Many of us have been trapped inside an intellectual bubble. We believe that because we are not racist that everyone else thinks the same way 

As you would expect, most construction businesses will outwardly project anti-racist statements and usually engage in schemes in their local communities that are designed to improve diversity. However, a brief look around any company website, boardroom or networking event confirms that black and ethnic minority people are not represented in any significant way within construction at any level and certainly not in senior management positions.

The undeniable truth is that many of us in construction have been trapped inside an intellectual bubble. We believe that because we are not racist and fully understand the huge benefit of diversity that everyone else thinks the same way and diversity will improve over time.

The lack of representation of minority groups in our sector and the slow rate of progress suggests we are wrong about that. That is not to say there have been no attempts to address this, there are so many trail blazing interest groups, companies and people in our sector with real passion about this issue such as Built by Us, Black Females In Architecture and the BPIC Network. Also, there are highly developed programmes seeking to promote and encourage diversity within businesses that incorporate regular presentations, events and celebrations. There have also been some incredibly eloquent points made by construction professionals and public statements showing real leadership on this issue. So many people within construction have spoken out about the need to show our support which is really important. But it is what we do next that counts.

We need to properly commit to this issue on a long-term basis and take positive action

We need to properly commit to this issue on a long-term basis and take positive action. That means targeting talented black and ethnic minority people when they are at school and continuing to mentor those individuals from that point onwards. There must be no doubt what is required of them and we must support their development the whole way through. This is much more than careers fairs and work experience. There is no point belatedly identifying to candidates the stringent entry requirements of some construction jobs when they have already sat the relevant exams and have not attained what is required. Similarly, there is no point funnelling high-achieving graduates into construction businesses and leaving them without any mentors or support. We also need to recognise that we need to attract talent into construction and hold on to those people to continue the innovation and development we need for the sector.

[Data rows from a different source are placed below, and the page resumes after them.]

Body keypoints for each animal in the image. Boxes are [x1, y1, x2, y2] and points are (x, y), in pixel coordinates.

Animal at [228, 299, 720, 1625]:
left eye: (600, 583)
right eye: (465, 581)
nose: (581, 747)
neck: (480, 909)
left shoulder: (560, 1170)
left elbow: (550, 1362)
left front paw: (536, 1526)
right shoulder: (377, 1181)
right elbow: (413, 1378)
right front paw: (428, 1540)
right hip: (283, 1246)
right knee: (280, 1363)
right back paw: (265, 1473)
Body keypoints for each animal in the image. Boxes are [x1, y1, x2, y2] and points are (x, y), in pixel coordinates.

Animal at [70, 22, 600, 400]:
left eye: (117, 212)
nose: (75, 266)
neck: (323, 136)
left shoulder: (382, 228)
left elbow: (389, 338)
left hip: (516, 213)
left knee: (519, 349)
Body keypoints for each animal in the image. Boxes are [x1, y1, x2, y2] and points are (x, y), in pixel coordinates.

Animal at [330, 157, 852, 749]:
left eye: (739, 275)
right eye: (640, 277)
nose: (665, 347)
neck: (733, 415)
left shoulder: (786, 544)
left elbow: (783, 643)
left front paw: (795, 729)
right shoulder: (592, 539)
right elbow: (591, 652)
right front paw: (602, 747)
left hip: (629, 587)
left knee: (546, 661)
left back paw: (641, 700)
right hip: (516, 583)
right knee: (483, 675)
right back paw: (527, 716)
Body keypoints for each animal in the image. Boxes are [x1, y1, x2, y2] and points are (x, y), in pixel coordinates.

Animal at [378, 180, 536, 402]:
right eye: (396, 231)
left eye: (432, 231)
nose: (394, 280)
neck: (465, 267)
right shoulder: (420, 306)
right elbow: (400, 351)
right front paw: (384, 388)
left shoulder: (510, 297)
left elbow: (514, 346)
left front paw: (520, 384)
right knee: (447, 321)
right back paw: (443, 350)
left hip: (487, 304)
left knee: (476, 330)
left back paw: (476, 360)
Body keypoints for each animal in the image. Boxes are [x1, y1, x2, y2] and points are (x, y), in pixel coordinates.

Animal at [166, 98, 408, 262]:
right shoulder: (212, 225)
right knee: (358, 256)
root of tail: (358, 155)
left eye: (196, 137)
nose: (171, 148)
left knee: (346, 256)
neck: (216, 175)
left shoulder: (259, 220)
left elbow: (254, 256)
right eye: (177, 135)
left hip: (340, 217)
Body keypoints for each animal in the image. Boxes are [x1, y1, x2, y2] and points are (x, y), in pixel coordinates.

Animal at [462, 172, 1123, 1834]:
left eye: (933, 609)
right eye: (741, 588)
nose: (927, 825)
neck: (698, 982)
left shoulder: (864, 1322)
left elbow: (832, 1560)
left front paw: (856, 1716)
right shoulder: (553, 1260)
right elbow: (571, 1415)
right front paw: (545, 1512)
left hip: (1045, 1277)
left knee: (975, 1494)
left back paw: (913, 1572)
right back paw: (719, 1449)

The ongoing support we offer people of colour also has to address pernicious racism and microaggression where it exists and make sure that the talented individuals of all races rise to the top. This may lead to very difficult conversations, but we need to be brave enough to have them. We have all been exposed to vile imagery on social media over the past few weeks. Rather than allowing ourselves to be paralysed with horror, let us channel our energies into taking action and making long lasting, transformational change.